This walkthrough takes you from zero to a real RTEMS hello-world running on the emulator, using the RCC 1.3.2 SPARC cross-toolchain.

Prerequisites

  • A working build of Lince (see Installation).
  • The RCC 1.3.2 toolchain installed under /opt/rcc-1.3.2-gcc/. The path is hard-coded in the test build scripts; if you install elsewhere, set RCC_PREFIX accordingly.
ls /opt/rcc-1.3.2-gcc/bin/sparc-rtems5-gcc   # should exist

1. Build or obtain the hello-world image

The repository includes a pre-built binary at tests/rtems/bin/hello-world.elf. If you want to rebuild it from source, use the RCC toolchain:

# From the repository root (requires sparc-gaisler-rtems5-gcc on PATH):
cmake --build build --target sparc_test_binaries
# The cross-compiled ELF ends up in the build directory.

You can also use your own RCC toolchain and link script to produce a compatible ELF — just place it at tests/rtems/bin/hello-world.elf for the integration tests to find it.

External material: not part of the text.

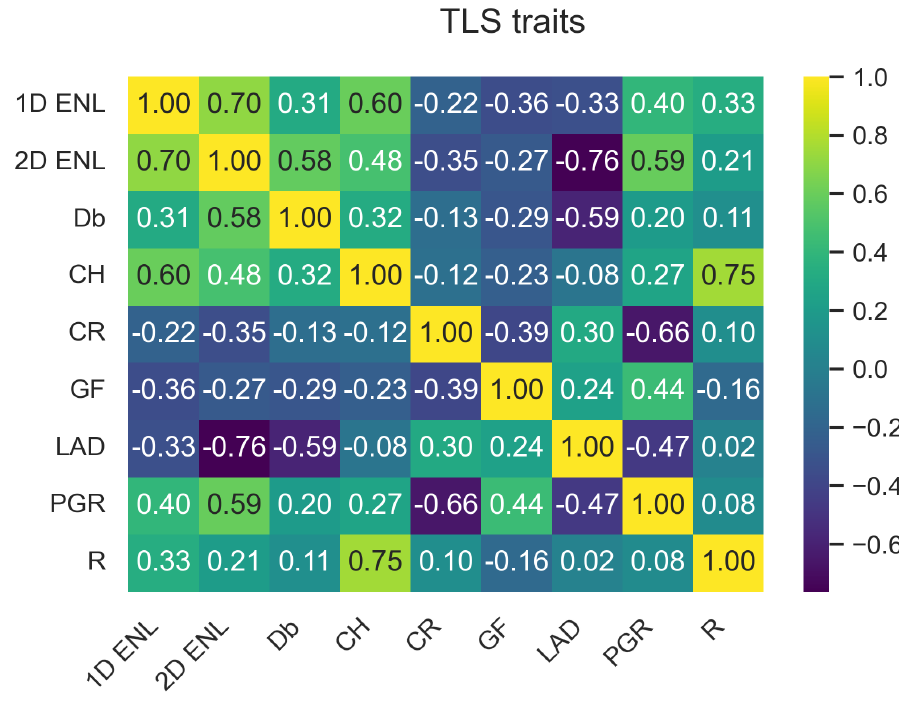
Figure A42. TLS correlation matrix at 5m grid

The RTEMS BSP leon3 is configured without MMU (default for the MVP) and without networking. The image links a single user task that calls printf("Hello World\n") and exits cleanly.

2. Run it

./build/src/app/lince-emu --image tests/rtems/bin/hello-world.elf

Expected output:

*** BEGIN OF TEST HELLO WORLD ***
*** TEST VERSION: 5.x.y
*** TEST STATE: EXPECTED-PASS
*** TEST BUILD:
*** TEST TOOLS: 7.5.0 20191114 (RCC 1.3.2 [bcc-2.2.2-gcc])
Hello World

*** END OF TEST HELLO WORLD ***

The CLI returns exit code 0 when the simulated time budget expires naturally. RTEMS itself never calls exit() in this configuration; it returns to the idle thread, which immediately enters power-down via asr19. The emulator's idle-time skip then fast-forwards simulated time to the deadline.

3. Run the SPTEST integration suite

The repository ships ten SPARC RTEMS sptests as pre-built ELFs (in tests/rtems/sptests/bin/, generated by a build script):

ctest --test-dir build -R rtems_sptests --output-on-failure

A sptest is recorded as PASS when its captured UART contains the exact string *** END OF TEST. As of the MVP all 10 of sp01, sp02, sp03, sp04, sp05, sp06, sp07, sp08, sp11, sp12 pass.

4. Capture the UART programmatically

If you are integrating Lince in a CI pipeline, replace the default StdoutCharDevice with the test-support CapturingCharDevice:

#include "lince/runtime/emulator.hpp"
#include "tests/support/capturing_char_device.hpp"

auto cap = std::make_unique<lince::test_support::CapturingCharDevice>();
auto* ref = cap.get();
emu->set_character_device(std::move(cap));
emu->initialize();
emu->load_elf("hello-world.elf");
emu->run_for(lince::SimTimeNs{2'000'000'000ULL});

if (ref->captured().find("*** END OF TEST") != std::string::npos) {
    /* PASS */
}

See UART and console for more capture strategies.

What is happening under the hood?

The boot sequence on real GR712RC and on Lince is byte-identical:

  1. _start runs from the ELF entry point (typically 0x40000000).
  2. The RTEMS bootstrap probes the MemCtrl (FTMCTRL) for memory layout, programs the GPTimer prescaler for a 1 ms tick, and unmasks IRQs at the IRQMP.
  3. The first user task is created and scheduled.
  4. printf writes through the APBUART data register; Lince's APBUart peripheral forwards every byte to the injected ICharacterDevice.
  5. The task ends, the idle thread halts each CPU via wr %g0, %asr19, and the emulator skips simulated time to the next pending event.

A trace comparator tool is planned for a future release to automate verification of instruction counts and MMIO sequences against a reference.